En PACA, où Nice et le littoral des Alpes-Maritimes sont déjà confinés le week-end, il n'y aura en revanche "pas de mesures supplémentaires", a fait savoir M. Attal.

Pour l'Ile-de-France et les Hauts-de-France, M. Attal a précisé qu'"en l'état des discussions qui ont eu lieu", la fermeture des établissements scolaires "ne fait pas partie de la base de travail".

Jean Castex, qui consultait les présidents de groupes parlementaires à l'Assemblée et au Sénat, n'exclut pas non plus un texte avant le 1er juin pour prolonger l'état d'urgence sanitaire, ont indiqué des participants à l'AFP.

Patrick Kanner, chef de file des sénateurs PS, a confirmé à l'AFP que M. Castex avait évoqué une "logique territoriale et différenciée". "L'hypothèse d'un confinement national, a ajouté M. Kanner, n'est pas envisagée à ce stade mais pas exclue" si les données continuaient à évoluer défavorablement dans les autres régions, alors que le nombre de nouvelles contaminations en France était en forte hausse mercredi à 38.501 en 24 heures.

Alors que toute la France est déjà sous couvre-feu, l'exécutif a tout fait pour retarder des restrictions supplémentaires.

Des transferts de malades vers des régions moins touchées ont été organisés, les hôpitaux déprogramment des opérations et mobilisent des lits des cliniques privées.

Mais ces déplacements de malades s'avèrent plus compliqués que prévu: seuls dix patients ont été transférés hors d'Ile-de-France en trois jours, selon le directeur général de l'Assistance publique-Hôpitaux de Paris, Martin Hirsch, qui a indiqué qu'"à peine plus de 10%" des malades en réanimation étaient "suffisamment stables" pour cela et que des familles étaient réticentes.

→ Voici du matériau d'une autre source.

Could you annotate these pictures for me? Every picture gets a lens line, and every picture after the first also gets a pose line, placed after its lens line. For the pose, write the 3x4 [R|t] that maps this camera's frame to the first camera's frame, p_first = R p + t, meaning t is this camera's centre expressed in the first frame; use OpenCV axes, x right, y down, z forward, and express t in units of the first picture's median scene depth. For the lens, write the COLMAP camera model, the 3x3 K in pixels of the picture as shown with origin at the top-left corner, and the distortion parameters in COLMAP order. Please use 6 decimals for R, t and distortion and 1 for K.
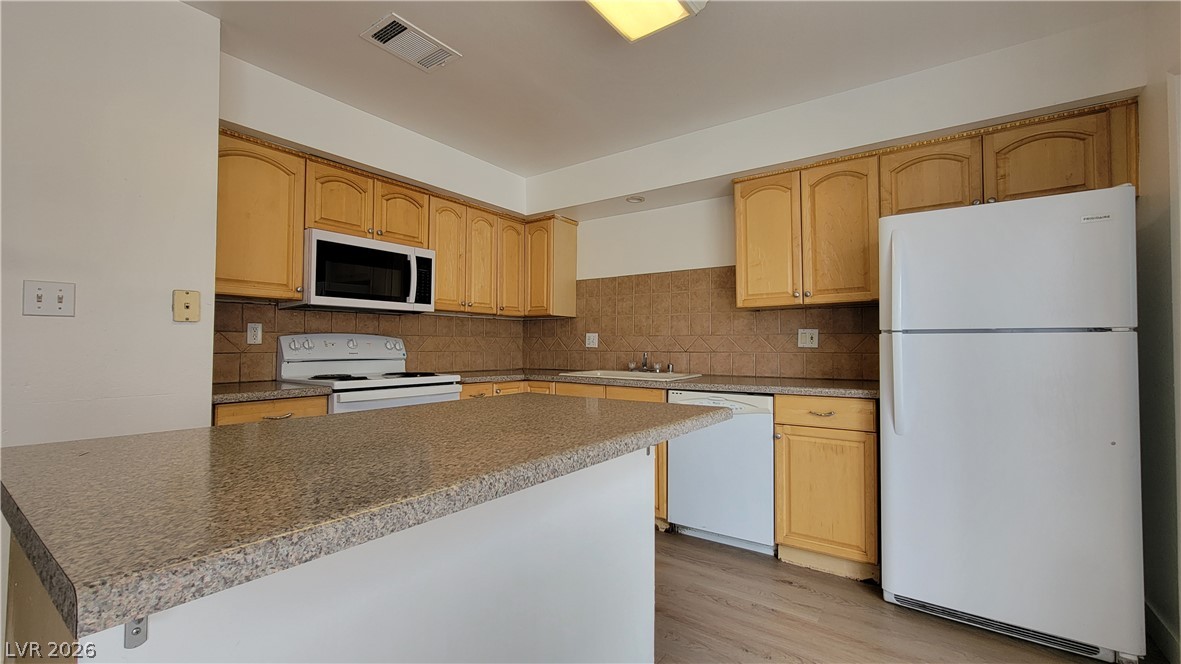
lens RADIAL K [[483.5, 0, 597.5], [0, 483.5, 333.3], [0, 0, 1]] dist [-0.000114, 0.000413]
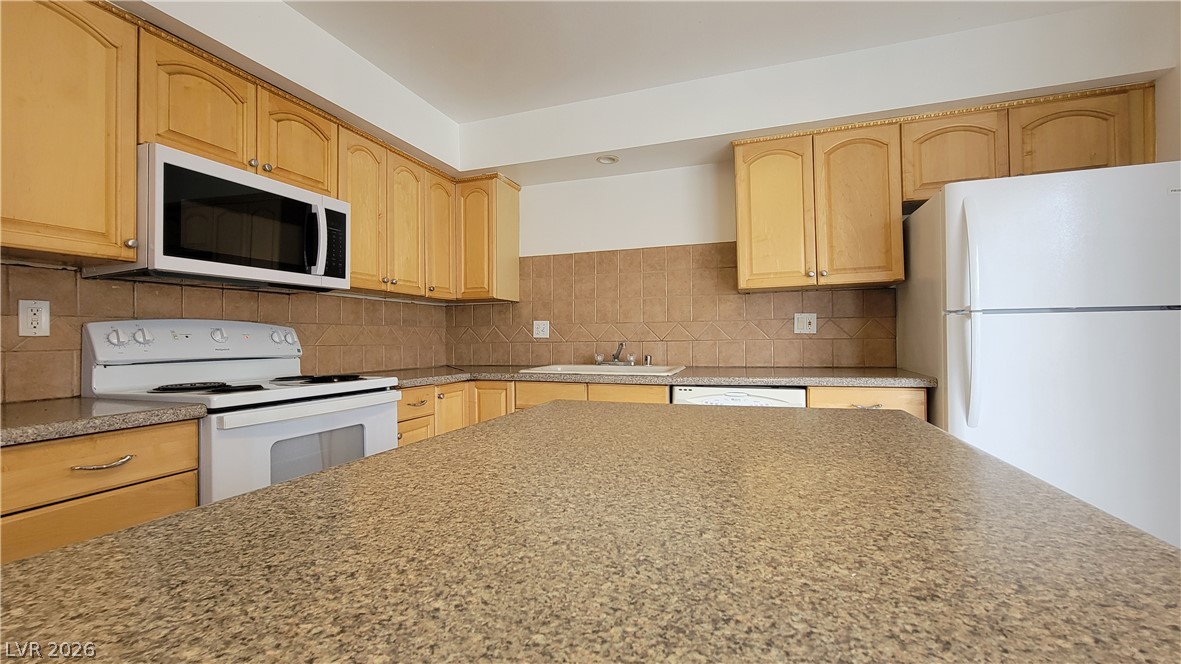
lens RADIAL K [[483.5, 0, 597.5], [0, 483.5, 333.3], [0, 0, 1]] dist [-0.000114, 0.000413]
pose [[0.960973, -0.010157, 0.276455, -0.196434], [0.006373, 0.999873, 0.014584, 0.012844], [-0.276568, -0.012253, 0.960916, 0.227610]]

"Le gouvernement a réalisé qu'on était au pied du mur et que si on ne faisait rien, on courait à la catastrophe", a averti le professeur Rémi Salomon, président de la commission médicale de l'AP-HP.

Les chiffres restent effectivement mauvais: outre la hausse du nombre de contaminations, le taux d'incidence a de nouveau grimpé à 425 nouveaux cas de contamination pour 100.000 habitants sur les sept derniers jours dans la région parisienne (505 en Seine-Saint-Denis), bien au-dessus du seuil dit d'"alerte maximale" des autorités sanitaires (250).

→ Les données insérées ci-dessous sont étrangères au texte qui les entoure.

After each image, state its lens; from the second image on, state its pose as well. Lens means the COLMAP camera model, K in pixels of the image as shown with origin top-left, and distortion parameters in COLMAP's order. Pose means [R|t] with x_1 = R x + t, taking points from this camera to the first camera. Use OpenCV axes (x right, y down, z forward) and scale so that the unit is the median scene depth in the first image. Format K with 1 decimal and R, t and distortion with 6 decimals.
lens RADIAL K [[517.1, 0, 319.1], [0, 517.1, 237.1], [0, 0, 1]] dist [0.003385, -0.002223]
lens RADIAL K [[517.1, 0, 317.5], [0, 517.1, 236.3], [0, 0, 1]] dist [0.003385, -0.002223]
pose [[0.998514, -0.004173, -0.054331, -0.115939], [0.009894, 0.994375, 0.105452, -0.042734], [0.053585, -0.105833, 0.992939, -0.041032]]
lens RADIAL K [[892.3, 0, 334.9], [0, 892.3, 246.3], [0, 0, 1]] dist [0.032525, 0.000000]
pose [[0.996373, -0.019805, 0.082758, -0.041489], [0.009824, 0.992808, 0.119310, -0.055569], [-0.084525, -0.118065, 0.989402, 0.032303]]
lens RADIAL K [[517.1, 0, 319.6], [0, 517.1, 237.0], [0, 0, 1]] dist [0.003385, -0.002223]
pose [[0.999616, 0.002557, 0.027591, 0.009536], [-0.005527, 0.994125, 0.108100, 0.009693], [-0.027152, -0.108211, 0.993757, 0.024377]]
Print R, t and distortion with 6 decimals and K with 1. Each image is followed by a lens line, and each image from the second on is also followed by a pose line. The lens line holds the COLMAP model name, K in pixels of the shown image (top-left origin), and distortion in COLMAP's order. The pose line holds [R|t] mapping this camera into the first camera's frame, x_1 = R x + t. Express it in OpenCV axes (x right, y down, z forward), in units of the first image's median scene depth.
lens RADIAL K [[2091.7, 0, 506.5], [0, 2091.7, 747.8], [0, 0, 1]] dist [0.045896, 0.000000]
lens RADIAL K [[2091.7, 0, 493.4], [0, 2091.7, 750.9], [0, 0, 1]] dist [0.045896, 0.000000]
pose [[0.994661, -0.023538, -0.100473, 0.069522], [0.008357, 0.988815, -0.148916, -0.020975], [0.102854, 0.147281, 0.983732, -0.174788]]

- Une crise à 160 milliards -

Au total, 4.219 malades du Covid-19 étaient en réanimation mercredi en France, un nombre en très légère baisse par rapport à mardi (-20) qui marquait un pic inédit depuis novembre dernier. Un quart de ces patients en réanimation (1.161) sont hospitalisés en Ile-de-France.

Les services de réanimation sont également quasiment saturés dans les Hauts-de-France et en Provence Alpes-Côtes d'Azur, alors que le pays a dépassé la barre des 91.000 morts.

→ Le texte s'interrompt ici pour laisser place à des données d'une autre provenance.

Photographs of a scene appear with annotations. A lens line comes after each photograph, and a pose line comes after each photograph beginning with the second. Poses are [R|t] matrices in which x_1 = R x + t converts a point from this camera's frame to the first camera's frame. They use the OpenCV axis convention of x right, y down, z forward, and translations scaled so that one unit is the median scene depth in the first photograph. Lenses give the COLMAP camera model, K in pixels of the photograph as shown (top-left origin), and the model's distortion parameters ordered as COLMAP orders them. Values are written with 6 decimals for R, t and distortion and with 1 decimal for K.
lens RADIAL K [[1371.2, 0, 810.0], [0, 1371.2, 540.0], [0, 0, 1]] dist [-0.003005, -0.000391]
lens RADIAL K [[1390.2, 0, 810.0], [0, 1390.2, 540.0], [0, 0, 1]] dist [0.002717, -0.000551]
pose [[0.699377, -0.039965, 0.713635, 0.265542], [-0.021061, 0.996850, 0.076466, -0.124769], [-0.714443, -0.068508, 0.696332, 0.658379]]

Pour sortir de la crise, qui a coûté plus de 160 milliards d'euros l'an dernier selon le ministre des Comptes publics Olivier Dussopt, la France compte sur la vaccination de masse, freinée depuis lundi par la suspension surprise du vaccin d'AstraZeneca, dans le sillage de l'Allemagne.

"Nous avons des raisons de croire" que l'Agence européenne du médicament qui doit rendre un avis jeudi "continuera à autoriser l'utilisation du vaccin AstraZeneca", a assuré mercredi M. Attal en se disant "optimiste".

Sur plus de 5,2 millions de premières doses injectées en France, 1,3 million proviennent d'AstraZeneca, les autres des vaccins de Pfizer/BioNTech et Moderna.